[Protocol Buffer] gRPC streaming services vs. repeated fields

프로그래밍/Go lang2020. 11. 5. 16:33

gRPC/Protocol Buffer를 공부하다가 고민에 빠졌습니다.

반복되는 데이터가 gRPC에서 사용되는 경우에 gRPC 함수에서 stream 키워드를 사용해야 할지 아니면 message에서 repeated 키워드를 사용해야할 지에 대해서 말입니다.

신기하게도 마소 공식 홈에 꽤 좋은 글이 있습니다.

docs.microsoft.com/en-us/dotnet/architecture/grpc-for-wcf-developers/streaming-versus-repeated

간단히 보면

반복되는 데이터가 1초 이내에 생성될 정도로 작으면 repeated 필드를, 이와 반대로 반복되는 데이터가 아주 클 경우에는 stream 키워드를 사용하면 될 것 같습니다.

gRPC services provide two ways of returning datasets, or lists of objects. The Protocol Buffers message specification uses the repeated keyword for declaring lists or arrays of messages within another message. The gRPC service specification uses the stream keyword to declare a long-running persistent connection. Over that connection, multiple messages are sent, and can be processed, individually.

You can also use the stream feature for long-running temporal data such as notifications or log messages. But this chapter will consider its use for returning a single dataset.

Which you should use depends on factors such as:

The overall size of the dataset.
The time it took to create the dataset at either the client or server end.
Whether the consumer of the dataset can start acting on it as soon as the first item is available, or needs the complete dataset to do anything useful.

When to use repeated fields

For any dataset that's constrained in size and that can be generated in its entirety in a short time—say, under one second—you should use a repeated field in a regular Protobuf message.
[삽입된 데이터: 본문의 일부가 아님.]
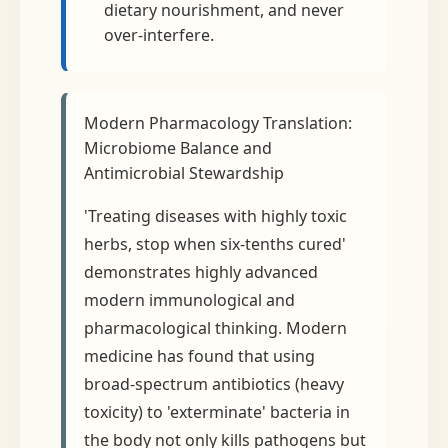
dietary nourishment, and never
over-interfere.
Modern Pharmacology Translation:
Microbiome Balance and
Antimicrobial Stewardship
'Treating diseases with highly toxic
herbs, stop when six-tenths cured'
demonstrates highly advanced
modern immunological and
pharmacological thinking. Modern
medicine has found that using
broad-spectrum antibiotics (heavy
toxicity) to 'exterminate' bacteria in
the body not only kills pathogens but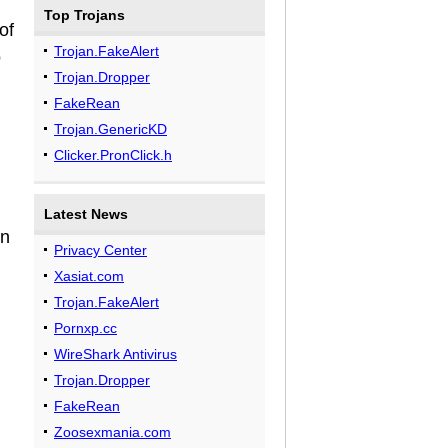
Top Trojans
of
Trojan.FakeAlert
o
Trojan.Dropper
FakeRean
Trojan.GenericKD
Clicker.PronClick.h
Latest News
in
Privacy Center
Xasiat.com
Trojan.FakeAlert
Pornxp.cc
WireShark Antivirus
Trojan.Dropper
FakeRean
Zoosexmania.com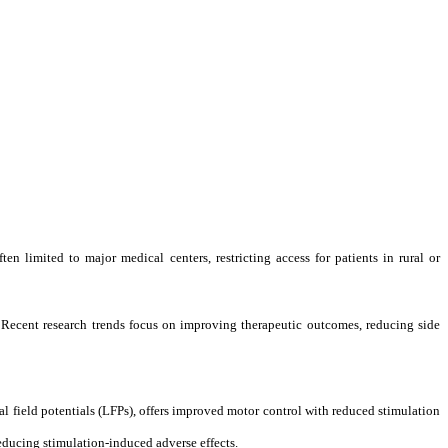
ten limited to major medical centers, restricting access for patients in rural or
. Recent research trends focus on improving therapeutic outcomes, reducing side
l field potentials (LFPs), offers improved motor control with reduced stimulation
educing stimulation-induced adverse effects.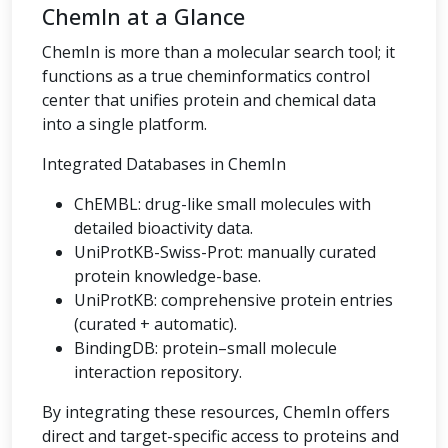
ChemIn at a Glance
ChemIn is more than a molecular search tool; it
functions as a true cheminformatics control
center that unifies protein and chemical data
into a single platform.
Integrated Databases in ChemIn
ChEMBL: drug-like small molecules with
detailed bioactivity data.
UniProtKB-Swiss-Prot: manually curated
protein knowledge-base.
UniProtKB: comprehensive protein entries
(curated + automatic).
BindingDB: protein–small molecule
interaction repository.
By integrating these resources, ChemIn offers
direct and target-specific access to proteins and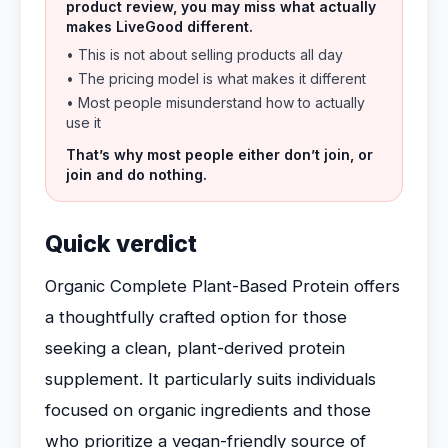
product review, you may miss what actually
makes LiveGood different.
• This is not about selling products all day
• The pricing model is what makes it different
• Most people misunderstand how to actually
use it
That’s why most people either don’t join, or
join and do nothing.
Quick verdict
Organic Complete Plant-Based Protein offers
a thoughtfully crafted option for those
seeking a clean, plant-derived protein
supplement. It particularly suits individuals
focused on organic ingredients and those
who prioritize a vegan-friendly source of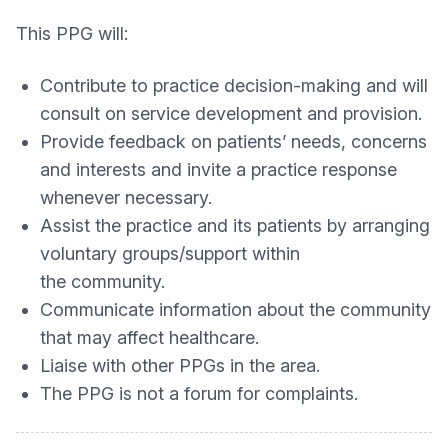
This PPG will:
Contribute to practice decision-making and will
consult on service development and provision.
Provide feedback on patients’ needs, concerns
and interests and invite a practice response
whenever necessary.
Assist the practice and its patients by arranging
voluntary groups/support within
the community.
Communicate information about the community
that may affect healthcare.
Liaise with other PPGs in the area.
The PPG is not a forum for complaints.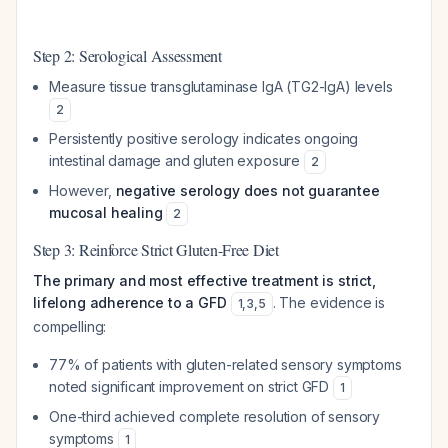
Step 2: Serological Assessment
Measure tissue transglutaminase IgA (TG2-IgA) levels
2
Persistently positive serology indicates ongoing
intestinal damage and gluten exposure
2
However,
negative serology does not guarantee
mucosal healing
2
Step 3: Reinforce Strict Gluten-Free Diet
The primary and most effective treatment is strict,
lifelong adherence to a GFD
. The evidence is
1
,
3
,
5
compelling:
77% of patients with gluten-related sensory symptoms
noted significant improvement on strict GFD
1
One-third achieved complete resolution of sensory
symptoms
1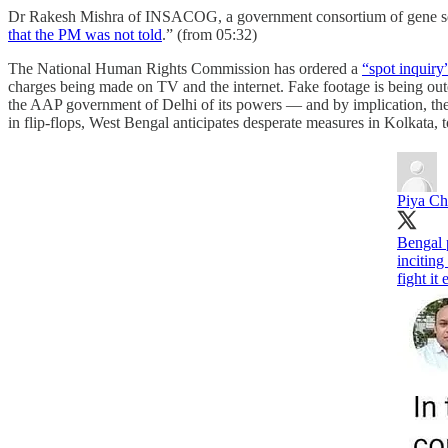
Dr Rakesh Mishra of INSACOG, a government consortium of gene seque
that the PM was not told
.” (from 05:32)
The National Human Rights Commission has ordered a
“spot inquiry
charges being made on TV and the internet. Fake footage is being ou
the AAP government of Delhi of its powers ― and by implication, the 
in flip-flops, West Bengal anticipates desperate measures in Kolkata, 
Piya Ch
Bengal p
inciting
fight it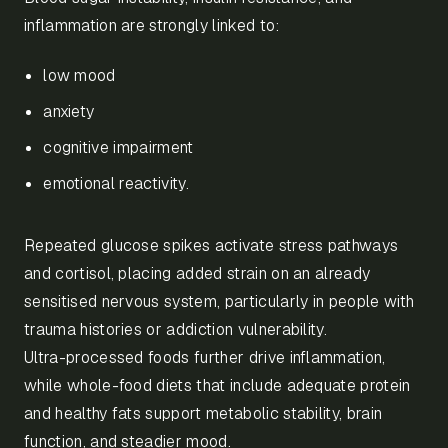
inflammation are strongly linked to:
low mood
anxiety
cognitive impairment
emotional reactivity.
Repeated glucose spikes activate stress pathways
and cortisol, placing added strain on an already
sensitised nervous system, particularly in people with
trauma histories or addiction vulnerability.
Ultra-processed foods further drive inflammation,
while whole-food diets that include adequate protein
and healthy fats support metabolic stability, brain
function, and steadier mood.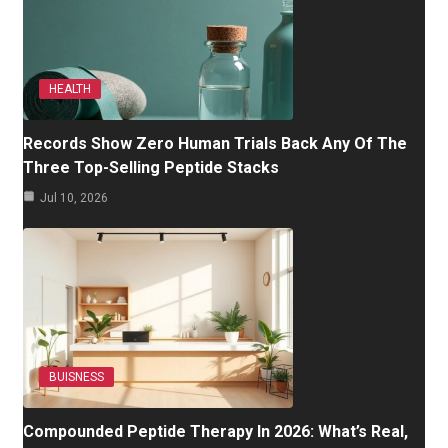
HEALTH
Records Show Zero Human Trials Back Any Of The
Three Top-Selling Peptide Stacks
Jul 10, 2026
BUISNESS
Compounded Peptide Therapy In 2026: What’s Real,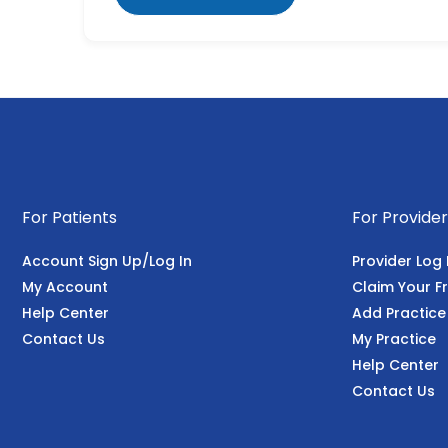
For Patients
For Provider
Account Sign Up/Log In
Provider Log 
My Account
Claim Your Fr
Help Center
Add Practice
Contact Us
My Practice
Help Center
Contact Us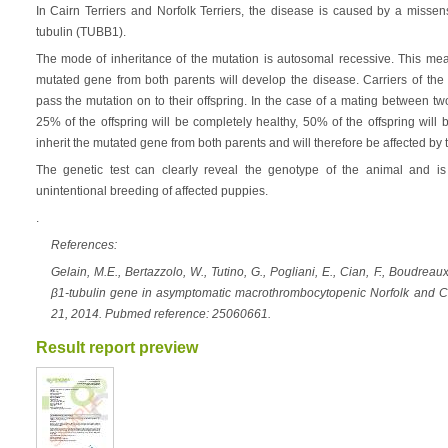
In Cairn Terriers and Norfolk Terriers, the disease is caused by a misse
tubulin (TUBB1).
The mode of inheritance of the mutation is autosomal recessive. This mean
mutated gene from both parents will develop the disease. Carriers of the 
pass the mutation on to their offspring. In the case of a mating between tw
25% of the offspring will be completely healthy, 50% of the offspring will 
inherit the mutated gene from both parents and will therefore be affected by 
The genetic test can clearly reveal the genotype of the animal and is 
unintentional breeding of affected puppies.
.
References:
Gelain, M.E., Bertazzolo, W., Tutino, G., Pogliani, E., Cian, F., Boudreau
β1-tubulin gene in asymptomatic macrothrombocytopenic Norfolk and Cai
21, 2014. Pubmed reference: 25060661.
Result report preview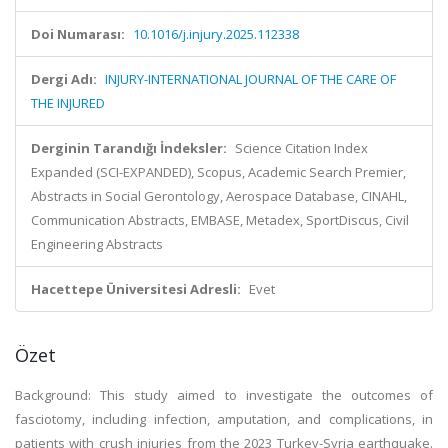
Doi Numarası:
10.1016/j.injury.2025.112338
Dergi Adı:
INJURY-INTERNATIONAL JOURNAL OF THE CARE OF
THE INJURED
Derginin Tarandığı İndeksler:
Science Citation Index
Expanded (SCI-EXPANDED), Scopus, Academic Search Premier,
Abstracts in Social Gerontology, Aerospace Database, CINAHL,
Communication Abstracts, EMBASE, Metadex, SportDiscus, Civil
Engineering Abstracts
Hacettepe Üniversitesi Adresli:
Evet
Özet
Background: This study aimed to investigate the outcomes of
fasciotomy, including infection, amputation, and complications, in
patients with crush injuries from the 2023 Turkey-Syria earthquake.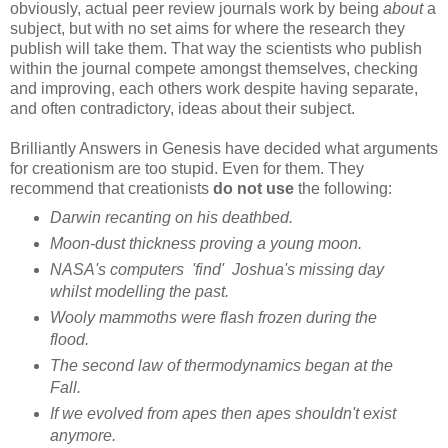
obviously, actual peer review journals work by being
about
a
subject, but with no set aims for where the research they
publish will take them. That way the scientists who publish
within the journal compete amongst themselves, checking
and improving, each others work despite having separate,
and often contradictory, ideas about their subject.
Brilliantly Answers in Genesis have decided what arguments
for creationism are too stupid. Even for them. They
recommend that creationists
do not use
the following:
Darwin recanting on his deathbed.
Moon-dust thickness proving a young moon.
NASA's computers 'find' Joshua's missing day
whilst modelling the past.
Wooly mammoths were flash frozen during the
flood.
The second law of thermodynamics began at the
Fall.
If we evolved from apes then apes shouldn't exist
anymore.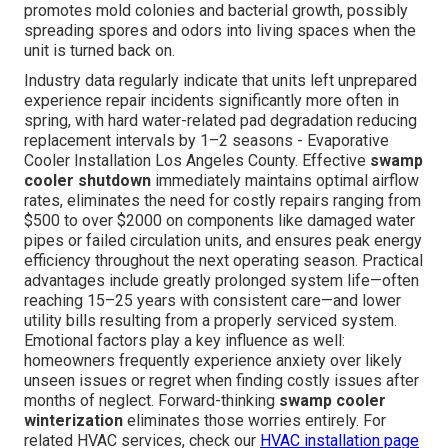
promotes mold colonies and bacterial growth, possibly
spreading spores and odors into living spaces when the
unit is turned back on.
Industry data regularly indicate that units left unprepared
experience repair incidents significantly more often in
spring, with hard water-related pad degradation reducing
replacement intervals by 1–2 seasons - Evaporative
Cooler Installation Los Angeles County. Effective
swamp
cooler shutdown
immediately maintains optimal airflow
rates, eliminates the need for costly repairs ranging from
$500 to over $2000 on components like damaged water
pipes or failed circulation units, and ensures peak energy
efficiency throughout the next operating season. Practical
advantages include greatly prolonged system life—often
reaching 15–25 years with consistent care—and lower
utility bills resulting from a properly serviced system.
Emotional factors play a key influence as well:
homeowners frequently experience anxiety over likely
unseen issues or regret when finding costly issues after
months of neglect. Forward-thinking
swamp cooler
winterization
eliminates those worries entirely. For
related HVAC services, check our
HVAC installation page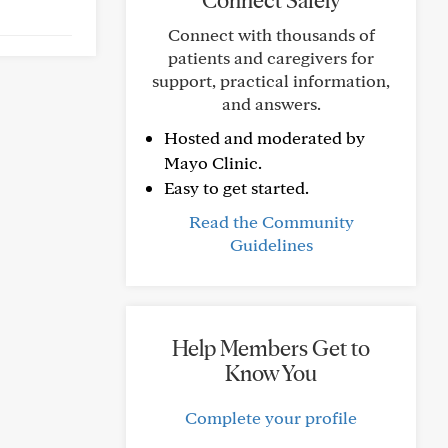
Connect Safely
Connect with thousands of
patients and caregivers for
support, practical information,
and answers.
Hosted and moderated by
Mayo Clinic.
Easy to get started.
Read the Community
Guidelines
Help Members Get to
Know You
Complete your profile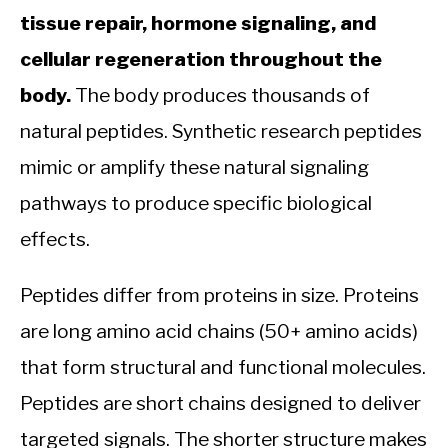
tissue repair, hormone signaling, and
cellular regeneration throughout the
body.
The body produces thousands of
natural peptides. Synthetic research peptides
mimic or amplify these natural signaling
pathways to produce specific biological
effects.
Peptides differ from proteins in size. Proteins
are long amino acid chains (50+ amino acids)
that form structural and functional molecules.
Peptides are short chains designed to deliver
targeted signals. The shorter structure makes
For example, in an e-commerce system, to build a list of items within an order is probably quick and the list won't be very large. Returning a single message with a repeated field is an order of magnitude faster than using stream and incurs less network overhead.

If the client needs all the data before starting to process it and the dataset is small enough to construct in memory, then consider using a repeated field. Consider it even if the creation of the dataset in memory on the server is slower.

When to use stream methods

When the message objects in your datasets are potentially very large, it's best for you transfer them by using streaming requests or responses. It's more efficient to construct a large object in memory, write it to the network, and then free up the resources. This approach will improve the scalability of your service.

Similarly, you should send datasets of unconstrained size over streams to avoid running out of memory while constructing them.

For datasets where the consumer can separately process each item, you should consider using a stream if it means that progress can be indicated to the user. Using a stream can improve the responsiveness of an application, but you should balance it against the overall performance of the application.

Another scenario where streams can be useful is where a message is being processed across multiple services. If each service in a chain returns a stream, then the terminal service (that is, the last one in the chain) can start returning messages. These messages can be processed and passed back along the chain to the original requestor. The requestor can either return a stream or aggregate the results into a single response message. This approach lends itself well to patterns like MapReduce.